Work to be completed: How would you extend the text on the breast cancer study's staining and statistical methods, picking up after its last sentence?

Text shown:

Staining was evaluated on three separate core biopsies by two individual observers blinded to the clinical data. The sections were re-evaluated upon disagreement. EPHB2 was mainly visualized in the cell membrane and the cytoplasm. Few tumors also presented nuclear staining. The cytoplasmic (C) and membrane (M) staining were based on intensity (negative =0, weak=1 and strong=2). The cut off for positive cytoplasmic staining was C>0 and for positive membranous staining, M=2.

Statistical analyses

The statistical analyses of relative mRNA expression levels in cohort 1 were performed in R version 3.0.2 (R Core Team (2013). R: A language and environment for statistical computing. R Foundation for Statistical Computing, Vienna, Austria. URL http://www.R-project.org/). Only patients with lymph node infiltration were included in the statistical analyses, and previous to the analysis the data was cleaned by only including the genes with detected expression in more than 60% of the tumor samples (42/70).

Hiearchical clustering of relative mRNA expression levels was performed on scaled data with mean value = 0 and standard deviation = 1 using the Complete linkage method and Eucledian distance. Cox Proportional Hazard regression was used in univariate and multivariate analyses to test if relative mRNA expression levels correlated with the endpoints breast cancer-survival (period from surgery until death due to breast cancer is reported), local recurrence-free survival (time from surgery until local recurrence is detected) and metastasis-free survival (time from surgery until distant metastasis is detected). Patient survival was represented with the Kaplan-Meier plots.

Point correspondence tracking records:
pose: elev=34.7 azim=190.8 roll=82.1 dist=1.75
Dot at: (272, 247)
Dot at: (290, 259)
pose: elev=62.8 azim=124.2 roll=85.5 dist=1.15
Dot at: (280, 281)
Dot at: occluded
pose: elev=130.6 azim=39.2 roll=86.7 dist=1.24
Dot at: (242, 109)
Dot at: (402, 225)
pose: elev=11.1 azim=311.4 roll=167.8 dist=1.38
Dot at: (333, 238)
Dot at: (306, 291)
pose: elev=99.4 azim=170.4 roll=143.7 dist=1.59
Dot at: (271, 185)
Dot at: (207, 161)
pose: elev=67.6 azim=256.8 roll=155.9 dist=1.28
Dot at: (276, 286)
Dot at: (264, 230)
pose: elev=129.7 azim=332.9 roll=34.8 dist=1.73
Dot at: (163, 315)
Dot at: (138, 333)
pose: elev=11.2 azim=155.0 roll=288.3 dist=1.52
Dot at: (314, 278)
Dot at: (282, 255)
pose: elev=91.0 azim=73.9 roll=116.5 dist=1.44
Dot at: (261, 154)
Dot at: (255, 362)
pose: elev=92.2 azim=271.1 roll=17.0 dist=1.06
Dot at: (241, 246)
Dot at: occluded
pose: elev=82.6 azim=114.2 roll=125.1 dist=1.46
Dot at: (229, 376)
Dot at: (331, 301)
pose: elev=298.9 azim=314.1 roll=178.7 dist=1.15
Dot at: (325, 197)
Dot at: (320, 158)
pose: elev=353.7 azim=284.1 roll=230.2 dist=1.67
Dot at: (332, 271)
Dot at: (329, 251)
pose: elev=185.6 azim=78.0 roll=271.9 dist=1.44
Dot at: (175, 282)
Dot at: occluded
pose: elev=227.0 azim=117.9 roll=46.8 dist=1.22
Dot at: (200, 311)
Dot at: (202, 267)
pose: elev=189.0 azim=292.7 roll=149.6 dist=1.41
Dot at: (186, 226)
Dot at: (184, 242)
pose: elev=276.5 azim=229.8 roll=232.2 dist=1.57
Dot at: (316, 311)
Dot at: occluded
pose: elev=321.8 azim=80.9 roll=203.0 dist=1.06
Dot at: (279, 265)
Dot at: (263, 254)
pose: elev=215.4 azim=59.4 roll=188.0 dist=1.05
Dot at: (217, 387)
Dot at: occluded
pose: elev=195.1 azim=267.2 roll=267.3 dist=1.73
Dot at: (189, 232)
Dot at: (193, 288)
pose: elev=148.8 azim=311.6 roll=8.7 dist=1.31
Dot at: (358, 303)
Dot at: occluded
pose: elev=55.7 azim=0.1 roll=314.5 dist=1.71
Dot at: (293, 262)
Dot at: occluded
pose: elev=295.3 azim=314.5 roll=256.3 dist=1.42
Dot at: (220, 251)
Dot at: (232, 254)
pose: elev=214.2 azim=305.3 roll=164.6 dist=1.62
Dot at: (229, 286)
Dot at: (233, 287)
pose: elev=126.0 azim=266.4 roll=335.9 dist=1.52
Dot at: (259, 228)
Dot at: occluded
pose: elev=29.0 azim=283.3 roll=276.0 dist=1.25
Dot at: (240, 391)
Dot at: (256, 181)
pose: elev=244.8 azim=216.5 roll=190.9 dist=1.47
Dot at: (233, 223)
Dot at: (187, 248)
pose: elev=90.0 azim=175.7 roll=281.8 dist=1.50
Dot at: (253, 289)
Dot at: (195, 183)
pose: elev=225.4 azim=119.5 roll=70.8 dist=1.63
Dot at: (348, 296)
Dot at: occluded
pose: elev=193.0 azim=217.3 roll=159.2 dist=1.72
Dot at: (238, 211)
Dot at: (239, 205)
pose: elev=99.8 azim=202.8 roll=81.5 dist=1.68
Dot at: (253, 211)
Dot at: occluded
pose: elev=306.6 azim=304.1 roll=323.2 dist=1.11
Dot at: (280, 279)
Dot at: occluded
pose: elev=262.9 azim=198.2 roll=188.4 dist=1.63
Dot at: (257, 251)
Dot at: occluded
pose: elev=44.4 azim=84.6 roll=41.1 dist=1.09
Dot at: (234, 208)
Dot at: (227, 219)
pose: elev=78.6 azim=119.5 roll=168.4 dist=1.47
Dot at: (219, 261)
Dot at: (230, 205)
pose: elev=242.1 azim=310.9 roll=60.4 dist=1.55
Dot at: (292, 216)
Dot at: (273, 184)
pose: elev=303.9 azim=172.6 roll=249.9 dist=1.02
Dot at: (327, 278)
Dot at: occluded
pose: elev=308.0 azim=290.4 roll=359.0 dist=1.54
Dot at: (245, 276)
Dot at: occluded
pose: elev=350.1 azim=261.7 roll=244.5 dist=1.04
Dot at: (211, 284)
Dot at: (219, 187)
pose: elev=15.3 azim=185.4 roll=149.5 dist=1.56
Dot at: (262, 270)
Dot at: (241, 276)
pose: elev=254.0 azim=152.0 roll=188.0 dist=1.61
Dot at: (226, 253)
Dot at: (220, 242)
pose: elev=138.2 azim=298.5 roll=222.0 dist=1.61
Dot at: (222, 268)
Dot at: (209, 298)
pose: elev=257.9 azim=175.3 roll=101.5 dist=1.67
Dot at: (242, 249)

Result for this task:
The statistical analysis of EPHB2 protein expression in cohort 2 was performed with Statistica 64 version 12.0 software (StatSoft. Inc, USA). Relationship with known clinical variables in breast cancer was tested with the Spearman Rank correlation test. Cox regression was used in univariate and multivariate analyses to test if there was an independent association between EPHB2 protein expression and the presence of distant metastases, local metastasis or death due to breast cancer. The survival analysis to estimate probabilities for metastasis-free survival (time from surgery until distant metastasis is detected), local recurrence-free survival (time from surgery until local recurrence is detected) and breast cancer-free survival (period from surgery until death due to breast cancer is reported) were calculated by comparing survival in multiple samples and represented with the Kaplan-Meier plots. When needed significance was set to p-value P<0.01 to compensate for multiple comparisons.

Public gene expression datasets

The EPHB2 results were validated in the following gene expression datasets: van de Vijver (n=295) [32], Uppsala (GSE3494, n=236) [33], Karolinska Institute (KI) (GSE1456, n=159) [34] and Esserman, Perou (GSE22226, n=147) [35]. For the statistical analysis gene expression data were divided into quartiles (q) where q1-3 was defined as low expression and q4 was high expression (Van de Vijver and Uppsala) or q1 was low vs. q 2-4 high (Esserman-Perou and KI). When several probes were used to detect EPHB2 mRNA expression (KI and Uppsala) and the probes were positively correlated, the average of the gene expression data was used for the analysis.

ACKNOWLEDGMENTS

The authors are grateful to Olle Stål and Helena Fohlin, for criticism and statistical help during data analysis, Birgitta Holmlund for preparing the TMA slides and Maria Turkina for helping with the LC-MS/MS analysis and for gathering the supplementary data.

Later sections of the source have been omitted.